### TEXTE PRÉSENTÉ:
____________________

Des tergiversations pour trouver le remplaçant de l'Étendard qui vont conduire au Super-ÉtendardA la fin des années 60, alors que l'Aviation Embarquée française est articulée autour du Vought F-8E Crusader de défense aérienne, le Dassault Étendard IVM/P d'assaut et reconnaissance et le Breguet Br.1050 Alizé de lutte ASM, l'État-major réfléchit déjà aux successeurs de ces appareils afin de maintenir l'excellence de cette arme parfaitement rodée qu'est l'Aéronautique Navale.
La Marine Nationale doit alors déterminer un plan à moyen-terme pour le remplacement de l'ensemble de ces avions. Si les successeurs possibles du Crusader et de l'Alizé ne sont pas encore désignés, celui de l'Étendard semble tout naturellement devoir être la version navale du chasseur-bombardier franco-britannique SEPECAT Jaguar : le Jaguar M. Après deux campagnes d'essais sur le Clemenceau et près de 200 heures de vol le programme est arrêté. En effet, les campagnes révèlent les limites opérationnels de l'appareil pénalisé par :
-sa sous-motorisation en cas de panne d'un réacteur lors de l'appontage ;
-la nécessité de renforcer la catapulte et le pont des porte-avions.

____________________

### DONNÉES:
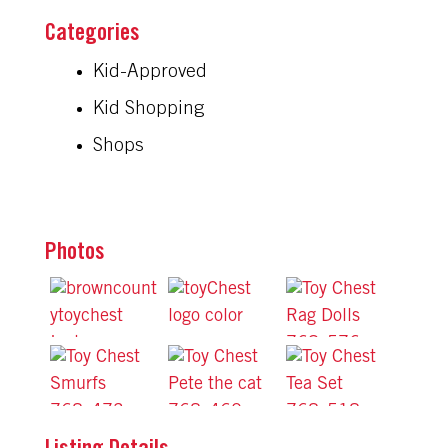
Kid-Approved
Kid Shopping
Shops
Photos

____________________

### ÉNONCÉ:
Pour chacune des affirmations suivantes, indiquez par oui ou non si elle concorde avec le texte sur le remplacement de l'Étendard, en citant mot pour mot le passage qui permet de trancher.
1. Le Jaguar M a fait l'objet de deux campagnes d'essais sur le Clemenceau.
2. Le successeur du Crusader était déjà désigné.
3. Le Breguet Br.1050 Alizé servait à la défense aérienne.

### ZONE DE RÉPONSE:
1. Oui : « Après deux campagnes d'essais sur le Clemenceau et près de 200 heures de vol le programme est arrêté. »
2. Non : « Si les successeurs possibles du Crusader et de l'Alizé ne sont pas encore désignés »
3. Non : « le Breguet Br.1050 Alizé de lutte ASM »